Friday, October 14, 2011

New Light on the Dawn: a new perspective on the Neolithic Revolution - Rhind lectures 2009

New Light on the Dawn: a new perspective on the Neolithic Revolution

An excellent series of talks given by Trevor Watkins, speaking at the Rhind Lectures of 2009, in which he documents the extraordinary, yet still poorly understood cultural and symbolic changes in the Near East/Southwest Asia, that preceded agriculture and the associated domestication of cereals and selected fauna.

Not least of these changes in the way humans viewed and shaped the world around them was the invention of architecture, and the ways in which memory was both created and stored.

Not only were residential - and unfortified - villages constructed for the living, but special provision was made for the dead, whose remains were often incorporated into the very buildings inhabited by the living. This variously involved remains being put into the original foundations, stored beneath the floor, or deposited at the end of a building's life, whereupon the structure itself might on occasion be burnt or buried.
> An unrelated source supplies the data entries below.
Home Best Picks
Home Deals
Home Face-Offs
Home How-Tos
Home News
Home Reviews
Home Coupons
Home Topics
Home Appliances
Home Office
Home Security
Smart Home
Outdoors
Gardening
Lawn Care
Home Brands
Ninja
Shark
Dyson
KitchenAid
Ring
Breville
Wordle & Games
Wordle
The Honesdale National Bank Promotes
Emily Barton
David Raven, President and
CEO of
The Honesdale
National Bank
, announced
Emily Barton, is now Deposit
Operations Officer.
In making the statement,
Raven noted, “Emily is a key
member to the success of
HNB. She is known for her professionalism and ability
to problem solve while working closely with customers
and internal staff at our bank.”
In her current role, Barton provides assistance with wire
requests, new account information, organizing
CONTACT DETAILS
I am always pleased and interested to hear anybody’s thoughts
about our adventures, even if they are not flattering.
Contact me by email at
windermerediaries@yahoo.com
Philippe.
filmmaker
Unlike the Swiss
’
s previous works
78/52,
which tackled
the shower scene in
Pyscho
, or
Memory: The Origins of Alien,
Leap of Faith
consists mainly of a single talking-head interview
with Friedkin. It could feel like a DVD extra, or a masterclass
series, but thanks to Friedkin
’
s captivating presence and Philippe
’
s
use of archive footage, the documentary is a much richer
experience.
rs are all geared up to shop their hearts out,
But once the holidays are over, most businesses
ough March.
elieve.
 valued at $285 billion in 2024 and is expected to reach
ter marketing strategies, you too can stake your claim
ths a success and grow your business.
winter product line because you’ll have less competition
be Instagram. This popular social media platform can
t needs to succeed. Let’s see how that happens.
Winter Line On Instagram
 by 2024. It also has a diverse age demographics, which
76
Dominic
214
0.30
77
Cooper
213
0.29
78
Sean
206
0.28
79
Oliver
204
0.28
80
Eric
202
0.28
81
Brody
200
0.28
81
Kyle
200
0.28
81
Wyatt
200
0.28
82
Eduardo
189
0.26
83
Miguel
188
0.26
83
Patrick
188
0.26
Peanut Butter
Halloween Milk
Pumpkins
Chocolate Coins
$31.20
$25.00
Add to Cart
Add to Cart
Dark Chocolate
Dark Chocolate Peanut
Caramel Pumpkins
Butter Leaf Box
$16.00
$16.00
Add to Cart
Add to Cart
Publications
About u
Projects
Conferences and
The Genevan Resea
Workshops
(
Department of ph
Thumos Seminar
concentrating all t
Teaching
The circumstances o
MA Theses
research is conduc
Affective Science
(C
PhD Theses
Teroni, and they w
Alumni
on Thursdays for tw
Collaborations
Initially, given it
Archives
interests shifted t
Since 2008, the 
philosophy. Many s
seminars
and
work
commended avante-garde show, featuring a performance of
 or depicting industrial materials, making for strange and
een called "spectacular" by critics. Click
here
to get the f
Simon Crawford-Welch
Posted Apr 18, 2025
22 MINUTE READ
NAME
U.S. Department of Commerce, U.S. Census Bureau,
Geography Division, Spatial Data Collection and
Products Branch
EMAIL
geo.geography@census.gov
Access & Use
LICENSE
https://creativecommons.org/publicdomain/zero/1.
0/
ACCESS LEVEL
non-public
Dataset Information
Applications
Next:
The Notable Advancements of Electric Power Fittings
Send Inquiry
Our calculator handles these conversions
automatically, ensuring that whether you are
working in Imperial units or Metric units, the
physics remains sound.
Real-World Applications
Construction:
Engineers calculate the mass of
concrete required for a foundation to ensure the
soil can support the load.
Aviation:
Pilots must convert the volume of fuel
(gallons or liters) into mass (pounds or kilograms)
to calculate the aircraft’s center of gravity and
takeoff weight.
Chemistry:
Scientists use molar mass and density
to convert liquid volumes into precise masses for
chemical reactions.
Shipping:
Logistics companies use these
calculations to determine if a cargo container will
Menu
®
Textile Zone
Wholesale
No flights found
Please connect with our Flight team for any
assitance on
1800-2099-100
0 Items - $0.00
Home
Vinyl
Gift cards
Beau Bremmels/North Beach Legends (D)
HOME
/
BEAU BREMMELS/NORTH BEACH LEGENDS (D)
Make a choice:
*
Additionally, great importance seems to have been attached to small public buildings, where communal activities of both practical and ritual types appear to have taken place - activities or modes of thought which may well have traced their roots much further back into prehistory, but were for the first time practiced in settlements that in some instances lasted hundreds of years.

For many decades of the 20th century, much thought and a great deal of writing was concerned with trying to work out why people discarded the hunter/gatherer or foraging lifestyle in favour of farming - but as archaeological research has progressed, the question has shifted to trying to fathom what set of factors caused humans living around 11,000-13,000 years ago to start living in permanent co-residence, whilst devoting no little effort to observing or acknowledging what they evidently perceived to be supernatural events and forces that had begun to pervade their consciousness - all the while continuing to rely on foraging as their primary method of food acquisition - cereals were to some extent exploited, but the road to domestication, whereby the seeds grew sufficiently large enough to make their harvesting practicable, was a process that took a good few hundred years.

It'll take a few hours to sit through the entire set of talks, but I can hardly imagine a better way of spending such time in pursuit of constructive viewing and listening - unless of course you happen to believe the world was magically created a few thousand years ago, in which case accounts of people living millennia beforehand will only make you feel slightly less good about things.